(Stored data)
....

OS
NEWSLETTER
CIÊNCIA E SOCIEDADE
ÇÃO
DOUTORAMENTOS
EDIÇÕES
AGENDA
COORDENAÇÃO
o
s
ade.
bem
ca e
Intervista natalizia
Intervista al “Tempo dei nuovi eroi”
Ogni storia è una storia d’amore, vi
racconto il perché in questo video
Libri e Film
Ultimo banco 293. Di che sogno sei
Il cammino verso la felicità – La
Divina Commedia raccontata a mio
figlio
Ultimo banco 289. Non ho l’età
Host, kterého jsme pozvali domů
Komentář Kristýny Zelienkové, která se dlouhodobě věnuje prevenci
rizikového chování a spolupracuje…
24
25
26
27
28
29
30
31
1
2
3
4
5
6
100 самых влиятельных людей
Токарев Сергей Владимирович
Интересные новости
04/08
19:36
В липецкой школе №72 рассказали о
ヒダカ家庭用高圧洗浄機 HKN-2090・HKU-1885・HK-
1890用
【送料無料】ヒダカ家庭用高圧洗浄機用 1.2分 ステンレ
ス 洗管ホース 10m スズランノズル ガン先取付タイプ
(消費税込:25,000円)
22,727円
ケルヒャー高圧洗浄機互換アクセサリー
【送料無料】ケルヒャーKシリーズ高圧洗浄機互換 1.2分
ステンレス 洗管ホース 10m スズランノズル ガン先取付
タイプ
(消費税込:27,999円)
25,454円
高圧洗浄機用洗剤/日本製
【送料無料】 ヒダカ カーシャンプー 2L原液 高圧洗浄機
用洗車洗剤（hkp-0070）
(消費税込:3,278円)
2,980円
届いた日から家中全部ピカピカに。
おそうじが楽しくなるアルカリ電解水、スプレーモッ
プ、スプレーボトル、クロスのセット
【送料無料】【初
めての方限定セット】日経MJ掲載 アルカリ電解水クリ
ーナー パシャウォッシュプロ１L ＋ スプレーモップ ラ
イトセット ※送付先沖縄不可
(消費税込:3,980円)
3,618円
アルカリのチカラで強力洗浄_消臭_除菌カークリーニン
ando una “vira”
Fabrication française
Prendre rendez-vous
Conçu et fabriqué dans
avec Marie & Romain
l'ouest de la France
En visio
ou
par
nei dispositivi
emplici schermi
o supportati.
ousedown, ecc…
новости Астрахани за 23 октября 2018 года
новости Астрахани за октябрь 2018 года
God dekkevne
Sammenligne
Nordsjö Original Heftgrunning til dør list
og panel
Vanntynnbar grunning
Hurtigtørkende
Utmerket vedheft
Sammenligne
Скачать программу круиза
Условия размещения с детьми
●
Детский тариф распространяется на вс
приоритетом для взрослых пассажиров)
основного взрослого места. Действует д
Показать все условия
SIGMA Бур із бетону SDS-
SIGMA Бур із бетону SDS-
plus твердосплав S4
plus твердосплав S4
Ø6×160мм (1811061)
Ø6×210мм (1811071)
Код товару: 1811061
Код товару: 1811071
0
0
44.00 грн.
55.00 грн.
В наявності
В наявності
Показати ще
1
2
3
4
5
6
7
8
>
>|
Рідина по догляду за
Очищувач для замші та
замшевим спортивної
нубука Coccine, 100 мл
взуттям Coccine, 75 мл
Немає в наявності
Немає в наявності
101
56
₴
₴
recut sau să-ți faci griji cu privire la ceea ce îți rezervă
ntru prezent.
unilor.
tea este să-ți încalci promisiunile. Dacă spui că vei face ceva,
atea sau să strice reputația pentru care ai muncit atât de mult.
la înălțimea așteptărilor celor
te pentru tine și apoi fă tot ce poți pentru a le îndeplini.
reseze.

....

→ **AIM OF THE TASK**: Without omitting any record, transcribe the data exactly.

→ **TASK ANSWER**:
OS
NEWSLETTER
CIÊNCIA E SOCIEDADE
ÇÃO
DOUTORAMENTOS
EDIÇÕES
AGENDA
COORDENAÇÃO
o
s
ade.
bem
ca e
Intervista natalizia
Intervista al “Tempo dei nuovi eroi”
Ogni storia è una storia d’amore, vi
racconto il perché in questo video
Libri e Film
Ultimo banco 293. Di che sogno sei
Il cammino verso la felicità – La
Divina Commedia raccontata a mio
figlio
Ultimo banco 289. Non ho l’età
Host, kterého jsme pozvali domů
Komentář Kristýny Zelienkové, která se dlouhodobě věnuje prevenci
rizikového chování a spolupracuje…
24
25
26
27
28
29
30
31
1
2
3
4
5
6
100 самых влиятельных людей
Токарев Сергей Владимирович
Интересные новости
04/08
19:36
В липецкой школе №72 рассказали о
ヒダカ家庭用高圧洗浄機 HKN-2090・HKU-1885・HK-
1890用
【送料無料】ヒダカ家庭用高圧洗浄機用 1.2分 ステンレ
ス 洗管ホース 10m スズランノズル ガン先取付タイプ
(消費税込:25,000円)
22,727円
ケルヒャー高圧洗浄機互換アクセサリー
【送料無料】ケルヒャーKシリーズ高圧洗浄機互換 1.2分
ステンレス 洗管ホース 10m スズランノズル ガン先取付
タイプ
(消費税込:27,999円)
25,454円
高圧洗浄機用洗剤/日本製
【送料無料】 ヒダカ カーシャンプー 2L原液 高圧洗浄機
用洗車洗剤（hkp-0070）
(消費税込:3,278円)
2,980円
届いた日から家中全部ピカピカに。
おそうじが楽しくなるアルカリ電解水、スプレーモッ
プ、スプレーボトル、クロスのセット
【送料無料】【初
めての方限定セット】日経MJ掲載 アルカリ電解水クリ
ーナー パシャウォッシュプロ１L ＋ スプレーモップ ラ
イトセット ※送付先沖縄不可
(消費税込:3,980円)
3,618円
アルカリのチカラで強力洗浄_消臭_除菌カークリーニン
ando una “vira”
Fabrication française
Prendre rendez-vous
Conçu et fabriqué dans
avec Marie & Romain
l'ouest de la France
En visio
ou
par
nei dispositivi
emplici schermi
o supportati.
ousedown, ecc…
новости Астрахани за 23 октября 2018 года
новости Астрахани за октябрь 2018 года
God dekkevne
Sammenligne
Nordsjö Original Heftgrunning til dør list
og panel
Vanntynnbar grunning
Hurtigtørkende
Utmerket vedheft
Sammenligne
Скачать программу круиза
Условия размещения с детьми
●
Детский тариф распространяется на вс
приоритетом для взрослых пассажиров)
основного взрослого места. Действует д
Показать все условия
SIGMA Бур із бетону SDS-
SIGMA Бур із бетону SDS-
plus твердосплав S4
plus твердосплав S4
Ø6×160мм (1811061)
Ø6×210мм (1811071)
Код товару: 1811061
Код товару: 1811071
0
0
44.00 грн.
55.00 грн.
В наявності
В наявності
Показати ще
1
2
3
4
5
6
7
8
>
>|
Рідина по догляду за
Очищувач для замші та
замшевим спортивної
нубука Coccine, 100 мл
взуттям Coccine, 75 мл
Немає в наявності
Немає в наявності
101
56
₴
₴
recut sau să-ți faci griji cu privire la ceea ce îți rezervă
ntru prezent.
unilor.
tea este să-ți încalci promisiunile. Dacă spui că vei face ceva,
atea sau să strice reputația pentru care ai muncit atât de mult.
la înălțimea așteptărilor celor
te pentru tine și apoi fă tot ce poți pentru a le îndeplini.
reseze.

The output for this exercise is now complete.